Pour une part, les liens de solidarité faiblissent parce que les systèmes économiques nationaux sont de moins en moins intégrés : par exemple, nos intérêts de consommateurs s’opposent souvent à nos intérêts de producteurs. Mais la solidarité repose aussi sur des imaginaires de fraternité qui se décomposent parfois quand les autres nous apparaissent comme des étrangers et surtout, quand nous sommes persuadés que les plus pauvres et les plus démunis méritent leur sort, comme c’est très largement le cas aux États-Unis où les inégalités explosent. C’est un des effets les plus surprenants de la croyance dans les vertus de la méritocratie comme manière de produire des inégalités justes : si nous croyons que nous sommes tous fondamentalement libres et égaux, celles et ceux qui ne réussissent pas peuvent être tenus responsables de leurs échecs et, dans ce cas, nous ne leur devons rien. Cet affaiblissement de la compassion à l’égard des plus faibles est bien mis en lumière par toutes les enquêtes.

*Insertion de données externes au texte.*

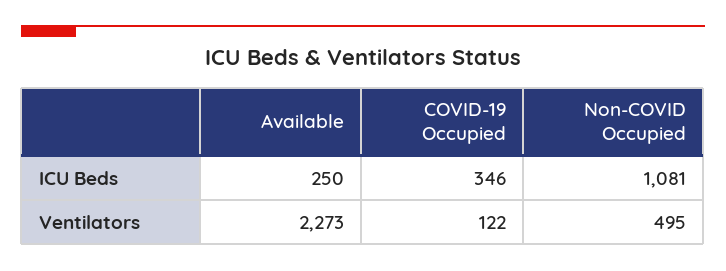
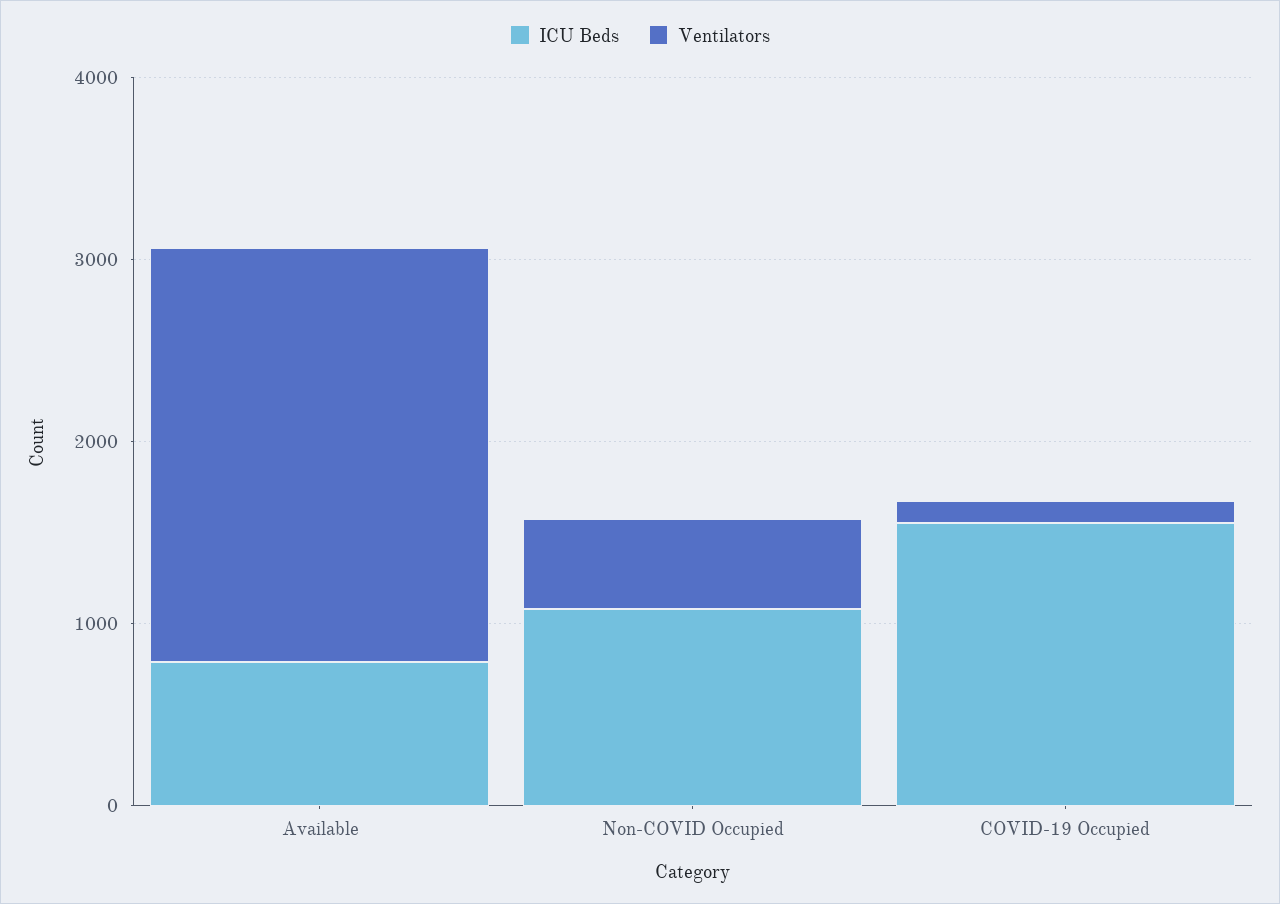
ICU Beds, Available: 250 -> 800
ICU Beds, COVID-19 Occupied: 346 -> 1600

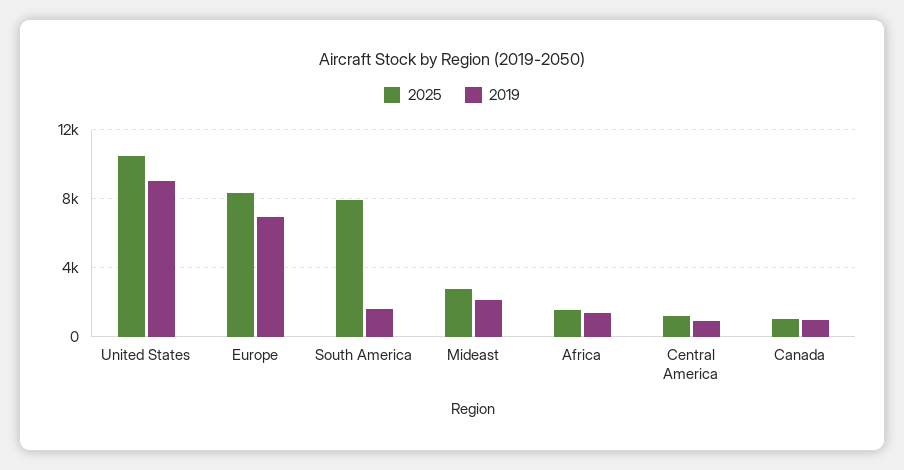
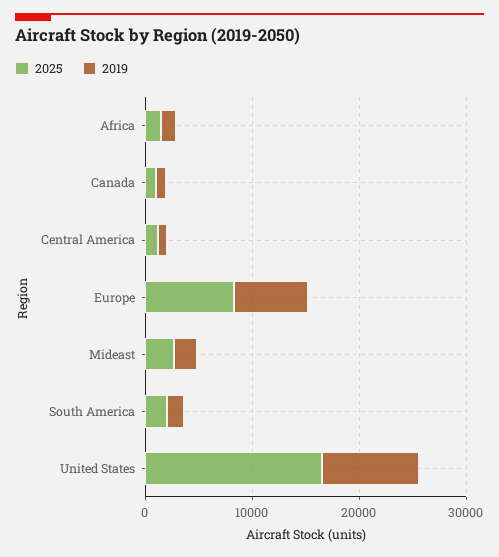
2025, United States: 10500 -> 16000
2025, South America: 8000 -> 2000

En même temps, ceux qui se sentent abandonnés par la société et la solidarité se replient sur eux-mêmes, ils en appellent à des solidarités exclusives, celles de la communauté des racines nationales, de la religion, de la région ou du village… Partout en Europe se déploient les mouvements et les votes que l’on appelle populistes, y compris dans les pays relativement protégés de la crise économique.

Comment produire de la solidarité de nos jours ?

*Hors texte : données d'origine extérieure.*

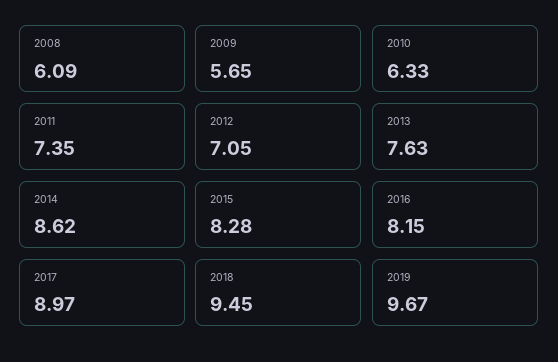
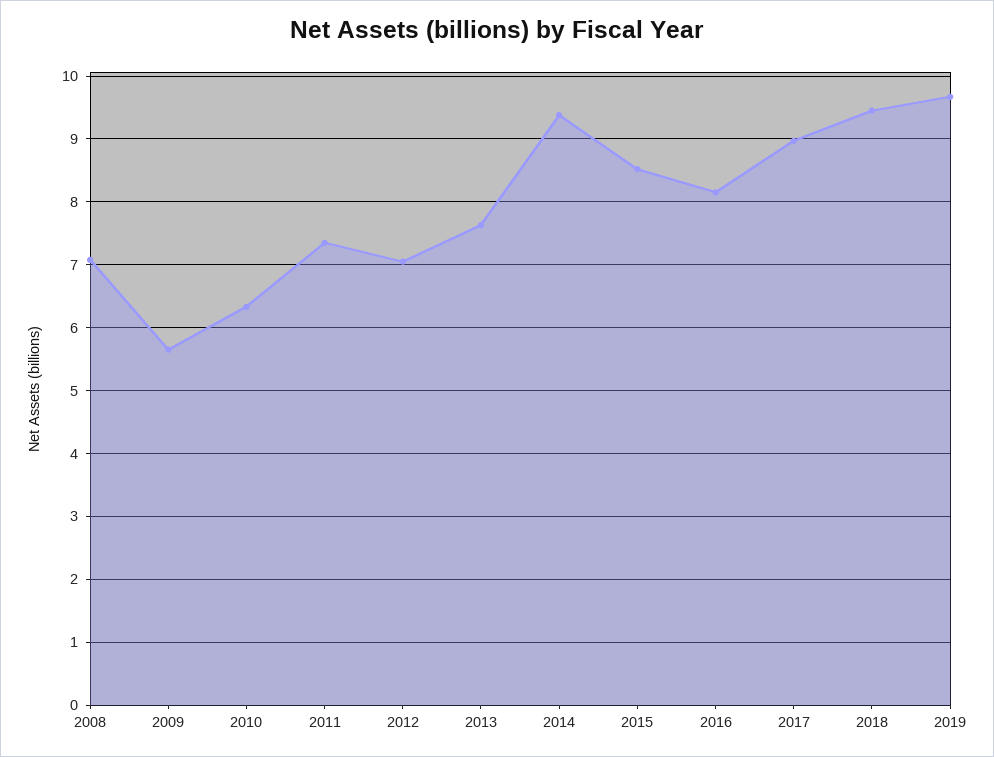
2008: 6.09 -> 7.1
2014: 8.62 -> 9.4
2015: 8.28 -> 8.5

Il nous faut d’abord rejeter les mauvaises réponses, celles qui veulent refonder les solidarités et les sentiments de fraternité contre les « autres » qu’il s’agisse des migrants, des autres pays, des diverses minorités culturelles et sexuelles… Mais ce refus ne suffit pas, car la solidarité est une construction politique et culturelle si nous acceptons le fait que nous ne retrouverons jamais les nations homogènes d’autrefois, les communautés religieuses hégémoniques, les États tout puissants et les économies nationales plus ou moins autarciques. Il nous reste donc à ouvrir plusieurs chantiers susceptibles de refonder les liens qui nous font désirer l’égalité sociale. En France, il faut d’abord élargir la démocratie et refonder la confiance, car il ne peut y avoir de solidarité quand les citoyens ne se reconnaissent pas dans ceux qui les représentent. En raison du poids des transferts sociaux qui limitent heureusement les inégalités, il importe de créer un minimum de transparence dans les mécanismes de transfert, de savoir « qui paie et qui reçoit » afin que personne ne se sente toujours grugé, soit par les riches, soit par les pauvres. Enfin, nous savons que nous allons vivre dans des sociétés nationales pluriculturelles et que le problème de la reconnaissance des différences y est essentiel. Mais la reconnaissance exige d’abord que nous soyons capables d’affirmer ce que nous avons en commun, et c’est l’attachement aux droits individuels et aux vertus civiques. Sans ces longs efforts, il sera difficile de résister à l’émiettement des solidarités et à l’accroissement des inégalités, même si, demain, la situation économique européenne s’améliore.